1. ## bijection

It is given that
(1) f: A --> B is injective iff f has a left inverse. (f has a left inverse if there is a function g: B --> A such that g(f(a)) = a for all a in A)
(2) f is surjective iff f has a right inverse. (f has a right inverse if there is a function g: B --> A such that f(g(b)) = b for all b in B)

I need to prove that
f is a bijection iff there exists g: B --> A such that f(g(b)) = b for every b in B and g(f(a)) = a for every a in A.

So if I am given (1) and (2) above, can I prove it like this?
i. Suppose f is bijective. That is, f is injective and surjective. Then by (1) there is a function g: B --> A such that g(f(a)) = a for every a in A since f is injective, and by (2) f(g(b)) = b for every b in B. Thus, g is the inverse of f.
ii.

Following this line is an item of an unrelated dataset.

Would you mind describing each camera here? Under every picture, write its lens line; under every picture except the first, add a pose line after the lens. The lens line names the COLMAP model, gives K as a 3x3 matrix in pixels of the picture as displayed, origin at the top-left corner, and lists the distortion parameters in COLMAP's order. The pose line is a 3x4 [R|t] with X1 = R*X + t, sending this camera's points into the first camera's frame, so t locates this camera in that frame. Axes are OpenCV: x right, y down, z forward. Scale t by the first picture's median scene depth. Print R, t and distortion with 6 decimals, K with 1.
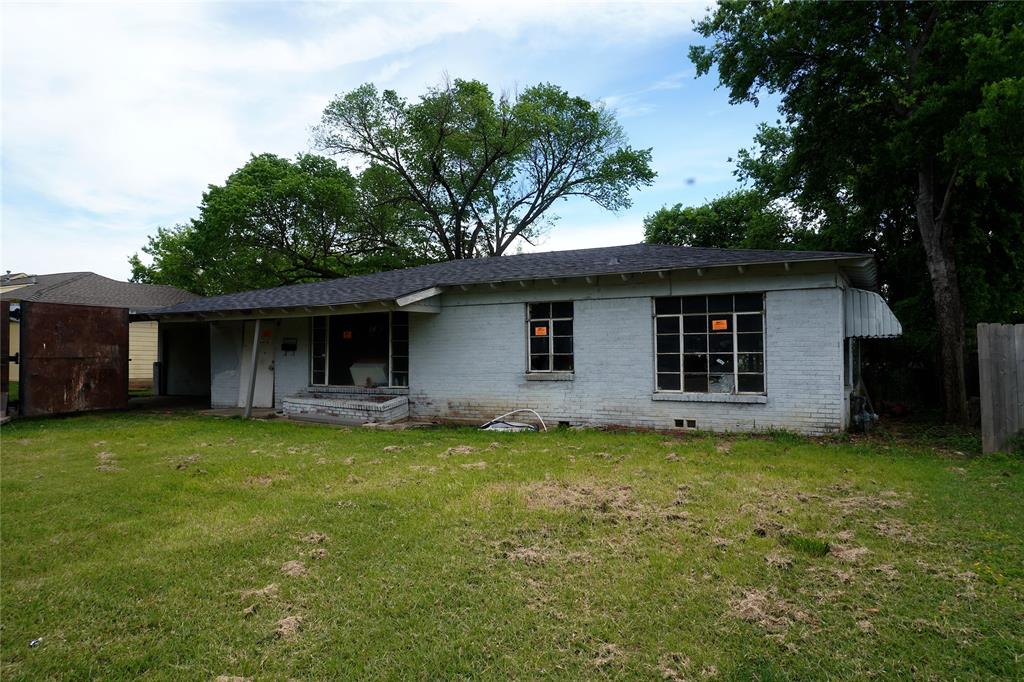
lens RADIAL K [[685.2, 0, 512.0], [0, 685.2, 341.0], [0, 0, 1]] dist [-0.043586, 0.001129]
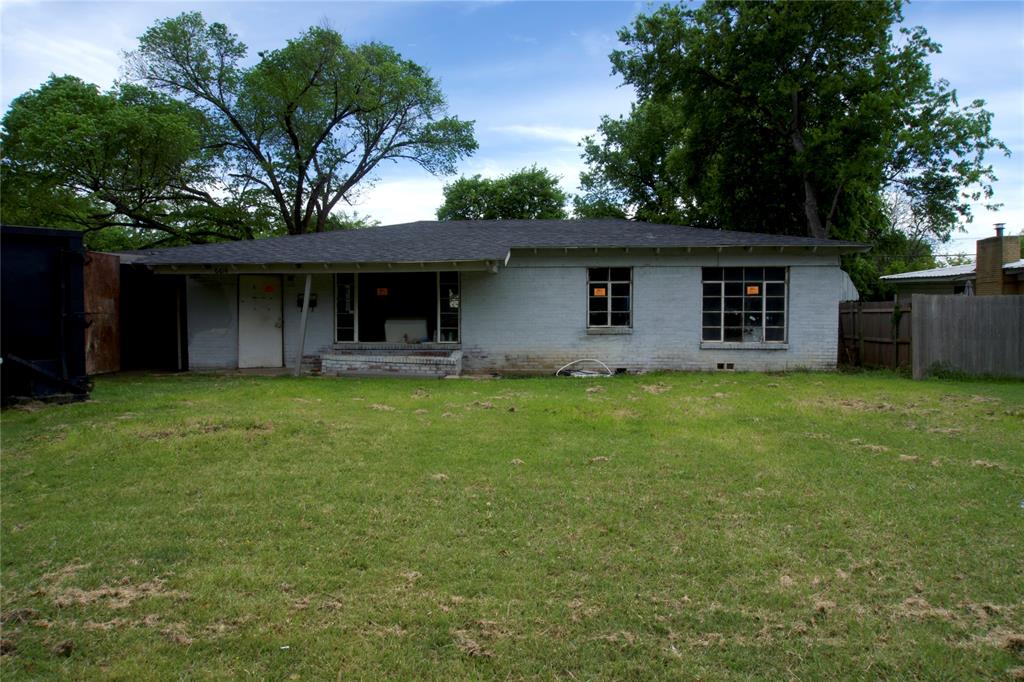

Suppose f has an inverse g: B --> A such that f(g(b)) = b for every b in B and g(f(a)) = a for every a in A. Then by (1) and (2) f is injective and surjective. Therefore, f is bijective.

Will this work?

2. Originally Posted by dori1123
It is given that
(1) f: A --> B is injective iff f has a left inverse. (f has a left inverse if there is a function g: B --> A such that g(f(a)) = a for all a in A)
Let me do this one and you try the other one.

Say $f: A\to B$ is injective. Define a function $g:B\to A$ in the following way: let $b\in B$ if $b=f(a)$ for $a\in A$ then define $g(b) = a$ otherwise define $g(b) = b$. It is important to show this is well-defined meaning it makes sense how we defined this function. Perhaps there are several values of $a$ such that $b=f(a)$ - if so then which one do we choose for $g(b) = a$ ? This is not a problem because the function is injective thus these values of $a$ are unique. This defines a function $g: B\to A$. Now we need to confirm that $g(f(a)) =a$. And this is of course true on how we defined $g$ above.

You try the converse and the second part.